What to work on>
The lines to extract run from the start of the records through the line with "nhanh với các", both ends included; drop the pictures.

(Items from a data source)
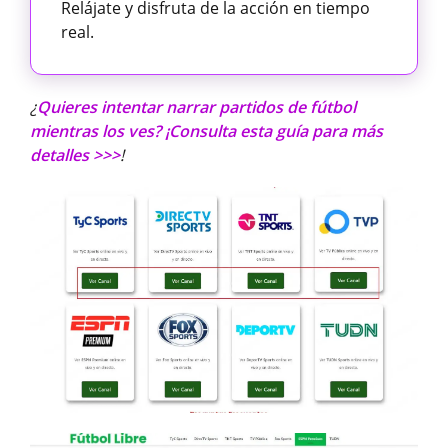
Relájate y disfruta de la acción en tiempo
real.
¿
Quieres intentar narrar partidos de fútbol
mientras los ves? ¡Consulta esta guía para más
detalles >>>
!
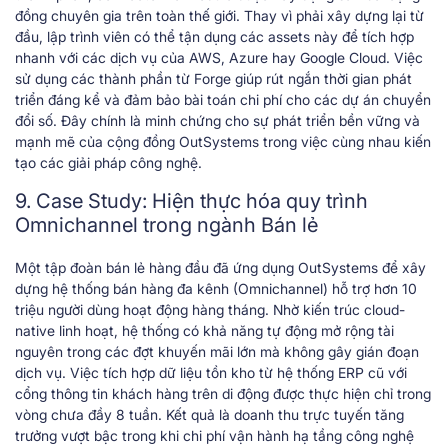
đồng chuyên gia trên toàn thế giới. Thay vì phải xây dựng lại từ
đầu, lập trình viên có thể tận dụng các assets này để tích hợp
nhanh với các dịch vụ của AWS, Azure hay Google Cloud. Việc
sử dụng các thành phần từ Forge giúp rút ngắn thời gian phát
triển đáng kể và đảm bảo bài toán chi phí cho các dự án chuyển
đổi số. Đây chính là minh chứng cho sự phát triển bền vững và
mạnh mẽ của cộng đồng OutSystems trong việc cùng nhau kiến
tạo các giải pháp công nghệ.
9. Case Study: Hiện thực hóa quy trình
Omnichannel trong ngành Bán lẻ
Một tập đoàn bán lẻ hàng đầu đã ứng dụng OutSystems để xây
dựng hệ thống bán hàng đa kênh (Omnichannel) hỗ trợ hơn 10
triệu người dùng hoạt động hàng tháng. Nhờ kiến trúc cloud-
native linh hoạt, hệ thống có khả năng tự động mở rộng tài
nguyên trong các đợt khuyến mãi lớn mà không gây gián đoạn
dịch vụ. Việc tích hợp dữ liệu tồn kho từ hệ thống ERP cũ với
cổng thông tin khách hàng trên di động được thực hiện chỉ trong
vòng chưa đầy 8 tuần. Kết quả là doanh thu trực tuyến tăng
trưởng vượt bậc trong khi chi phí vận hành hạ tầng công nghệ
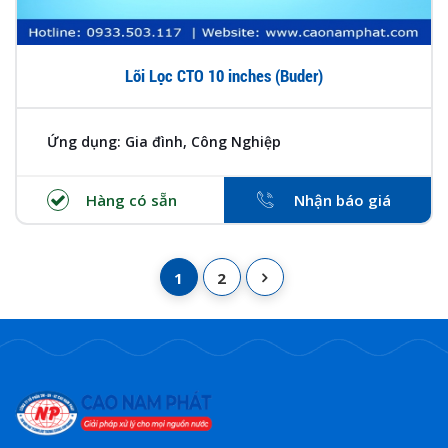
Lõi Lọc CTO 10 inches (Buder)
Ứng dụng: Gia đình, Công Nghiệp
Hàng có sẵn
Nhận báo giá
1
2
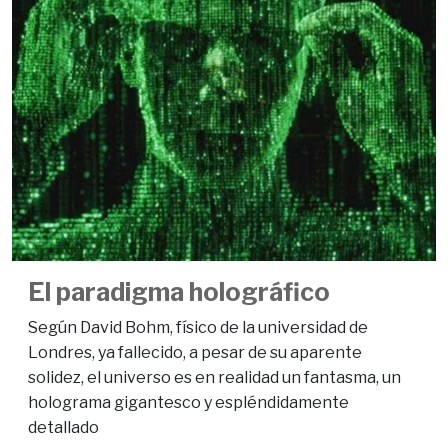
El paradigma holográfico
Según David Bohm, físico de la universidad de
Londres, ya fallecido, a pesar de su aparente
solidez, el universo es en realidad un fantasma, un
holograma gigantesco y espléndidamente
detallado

Task result>
Relájate y disfruta de la acción en tiempo
real.
¿
Quieres intentar narrar partidos de fútbol
mientras los ves? ¡Consulta esta guía para más
detalles >>>
!
đồng chuyên gia trên toàn thế giới. Thay vì phải xây dựng lại từ
đầu, lập trình viên có thể tận dụng các assets này để tích hợp
nhanh với các dịch vụ của AWS, Azure hay Google Cloud. Việc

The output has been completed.